In this one, the supernatural twist is less convincing than usual, but the main narrative is more so.
It is 1862, and we are in a Union army depot, far out in the wilds of Missouri, where corruption thrives with nobody watching. The colonel (Crahan Denton) has got into bad habits, drinking too much and failing to catch Confederate spies, as ordered. They may even be getting a visit from the General, to find out why...
Meanwhile a young Confederate recruit, lost and starving, desperately grabs a rabbit being cooked over the bonfire, but is caught and hauled up in front of the colonel, who sees a chance to raise a false charge of espionage, to improve his record. After jotting down the details of some items expected in tomorrow's delivery, he scrunches up the paper, and orders the soldier to put it in his pocket. Then he summons the sergeant, and orders him to search the soldier. Out comes the 'incriminating' document, and he sends for the captain to prepare for an execution at dawn.
The captain is suspicious of the document, thinking it unlikely that a recruit would carry a pen and paper with him in the field, and confides this to the sergeant, who apparently believes that execution might cause less suffering than the man could expect in combat or in a prison-camp. So the execution is ordered to go ahead.
Through the night, the colonel has been kept awake by the non-stop howling of the prisoner's faithful dog, and goes out and shoots it. But what goes round comes round, in a way that we can't reveal here...

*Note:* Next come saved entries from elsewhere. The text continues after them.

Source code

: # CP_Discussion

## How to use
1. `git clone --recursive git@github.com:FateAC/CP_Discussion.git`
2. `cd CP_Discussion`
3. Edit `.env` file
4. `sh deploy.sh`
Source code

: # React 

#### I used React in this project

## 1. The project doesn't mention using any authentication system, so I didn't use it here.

The colonel is played with great confidence as the corrupt, cynical officer, whose ethical standards have long since withered away. The young soldier looks a little too comfortable to carry conviction as the desperate, hungry, barefoot Confederate of Lost Cause legend. And when the captain angrily tells the colonel that he's putting in for a transfer, he would be having to make his application to the colonel himself, who might retaliate by sending him on any number of miserable postings.
Still, not many of the supernatural sub-plots in this series really convince the sceptical, so the largely credible main plot makes quite a satisfying use of your 25 minutes.